* [Extract to read]:
· · · · ·

The luteal phase is characterised by the release of progesterone, which helps prepare the uterus for implantation by thickening the uterine wall and supports the early development of an embryo.
Traditionally, ovulation was believed to start in the middle of the cycle and as a result the luteal phase was also assumed to take up the whole of the second half of the cycle – but we now know this isn’t always the case. By understanding exactly when your body enters this crucial phase, and what happens to your progesterone level during it, you can greatly improve your chances of getting pregnant and avoid the prospect of a miscarriage.
A short luteal phase – an ovulation that occurs nine days or less before the subsequent onset of menstruation – is one of the most obvious signs of a luteal phase defect (LPD). Falling progesterone during the luteal phase may also be a sign. LPD has been implicated as a cause of irregular menstrual bleeding, infertility and recurrent miscarriage.
If you notice signs of LPD it is important to seek clinical advice and treatment.
When can you conceive?
The date of ovulation is key to understanding the luteal phase, therefore the ‘fertile window’ – those days on which you can conceive within any given cycle. The literature generally defines the fertile window as the five days before ovulation up to the two days after ovulation.

· · · · ·

* [Exercise instructions]:
1. Summarize the passage on the luteal phase in two sentences.
2. Copy from the passage on the luteal phase, starting at "The luteal phase is" and ending at "of an embryo.".
The records play no part in this work.

* [Stored items]:
· · · · ·

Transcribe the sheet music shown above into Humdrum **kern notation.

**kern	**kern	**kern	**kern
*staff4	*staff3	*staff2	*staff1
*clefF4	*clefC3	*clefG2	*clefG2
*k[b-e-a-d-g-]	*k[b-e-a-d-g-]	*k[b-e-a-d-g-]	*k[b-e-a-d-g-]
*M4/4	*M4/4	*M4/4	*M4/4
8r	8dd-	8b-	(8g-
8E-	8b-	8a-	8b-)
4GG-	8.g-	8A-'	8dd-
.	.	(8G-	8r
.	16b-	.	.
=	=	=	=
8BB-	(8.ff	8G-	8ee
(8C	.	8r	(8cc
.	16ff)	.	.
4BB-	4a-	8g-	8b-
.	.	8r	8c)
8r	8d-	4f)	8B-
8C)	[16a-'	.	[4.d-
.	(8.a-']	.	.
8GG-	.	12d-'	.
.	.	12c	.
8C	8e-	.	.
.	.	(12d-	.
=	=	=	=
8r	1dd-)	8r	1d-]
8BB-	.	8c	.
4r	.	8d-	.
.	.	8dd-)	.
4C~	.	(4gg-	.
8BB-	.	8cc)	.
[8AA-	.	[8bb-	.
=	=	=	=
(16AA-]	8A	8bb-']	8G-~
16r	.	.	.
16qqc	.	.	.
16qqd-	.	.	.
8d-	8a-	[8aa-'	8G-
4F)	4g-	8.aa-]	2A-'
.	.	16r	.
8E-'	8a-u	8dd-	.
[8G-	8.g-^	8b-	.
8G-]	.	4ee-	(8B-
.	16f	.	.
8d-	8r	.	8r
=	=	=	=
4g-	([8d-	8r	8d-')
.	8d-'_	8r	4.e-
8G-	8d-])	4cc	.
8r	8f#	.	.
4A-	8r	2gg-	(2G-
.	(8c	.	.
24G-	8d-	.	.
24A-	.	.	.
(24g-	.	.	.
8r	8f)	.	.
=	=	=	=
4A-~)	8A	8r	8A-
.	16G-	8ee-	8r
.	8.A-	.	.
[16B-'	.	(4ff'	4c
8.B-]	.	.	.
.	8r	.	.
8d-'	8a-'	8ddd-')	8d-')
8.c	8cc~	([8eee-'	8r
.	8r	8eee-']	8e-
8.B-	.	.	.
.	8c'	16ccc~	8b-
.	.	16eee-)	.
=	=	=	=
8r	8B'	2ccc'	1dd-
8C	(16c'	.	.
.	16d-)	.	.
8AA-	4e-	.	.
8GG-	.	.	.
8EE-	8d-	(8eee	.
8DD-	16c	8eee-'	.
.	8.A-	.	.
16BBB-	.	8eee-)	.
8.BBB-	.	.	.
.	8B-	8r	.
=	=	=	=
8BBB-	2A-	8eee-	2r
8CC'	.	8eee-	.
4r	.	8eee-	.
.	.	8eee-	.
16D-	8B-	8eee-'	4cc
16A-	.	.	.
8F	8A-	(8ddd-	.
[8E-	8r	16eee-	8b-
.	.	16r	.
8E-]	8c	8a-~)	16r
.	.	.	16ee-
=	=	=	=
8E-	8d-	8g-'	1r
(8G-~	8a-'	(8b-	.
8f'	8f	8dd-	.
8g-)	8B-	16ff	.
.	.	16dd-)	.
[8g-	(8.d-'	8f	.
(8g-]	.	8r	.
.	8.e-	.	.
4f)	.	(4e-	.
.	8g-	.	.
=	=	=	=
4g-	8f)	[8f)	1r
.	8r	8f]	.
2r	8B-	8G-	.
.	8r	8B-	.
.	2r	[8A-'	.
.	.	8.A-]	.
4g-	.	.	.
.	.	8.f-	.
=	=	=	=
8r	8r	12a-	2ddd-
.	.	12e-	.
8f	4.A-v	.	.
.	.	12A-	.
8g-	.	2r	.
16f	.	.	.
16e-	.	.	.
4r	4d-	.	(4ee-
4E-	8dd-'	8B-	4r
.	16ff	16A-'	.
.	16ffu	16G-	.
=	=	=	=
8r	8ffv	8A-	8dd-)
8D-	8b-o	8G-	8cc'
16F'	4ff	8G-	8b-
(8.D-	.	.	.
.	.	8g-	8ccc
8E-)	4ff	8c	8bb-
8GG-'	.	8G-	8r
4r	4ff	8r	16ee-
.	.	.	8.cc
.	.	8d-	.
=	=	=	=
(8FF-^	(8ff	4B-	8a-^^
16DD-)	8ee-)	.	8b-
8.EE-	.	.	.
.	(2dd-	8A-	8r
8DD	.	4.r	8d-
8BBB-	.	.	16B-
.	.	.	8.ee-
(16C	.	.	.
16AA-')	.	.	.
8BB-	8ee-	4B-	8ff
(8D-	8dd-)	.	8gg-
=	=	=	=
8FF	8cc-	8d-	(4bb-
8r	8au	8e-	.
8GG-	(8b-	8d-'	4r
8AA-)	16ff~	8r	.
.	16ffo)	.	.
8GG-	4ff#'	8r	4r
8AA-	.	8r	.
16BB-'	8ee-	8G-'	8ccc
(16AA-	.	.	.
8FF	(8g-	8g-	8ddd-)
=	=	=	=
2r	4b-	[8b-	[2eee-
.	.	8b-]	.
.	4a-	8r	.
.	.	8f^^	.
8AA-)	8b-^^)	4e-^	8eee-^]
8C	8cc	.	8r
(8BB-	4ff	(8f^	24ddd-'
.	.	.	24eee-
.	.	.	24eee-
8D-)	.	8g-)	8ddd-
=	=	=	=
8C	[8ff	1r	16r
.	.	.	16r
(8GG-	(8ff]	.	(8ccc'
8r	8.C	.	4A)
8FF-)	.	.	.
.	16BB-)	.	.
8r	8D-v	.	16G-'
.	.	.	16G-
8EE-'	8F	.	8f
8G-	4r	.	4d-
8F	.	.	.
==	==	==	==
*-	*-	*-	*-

· · · · ·

* [Results of the exercise]:
1. The luteal phase is marked by the release of progesterone, which thickens the uterine wall to prepare for implantation and supports early embryo development. A short luteal phase of nine days or less before menstruation, or falling progesterone during it, can signal a luteal phase defect, which has been linked to irregular menstrual bleeding, infertility and recurrent miscarriage.

2.
The luteal phase is characterised by the release of progesterone, which helps prepare the uterus for implantation by thickening the uterine wall and supports the early development of an embryo.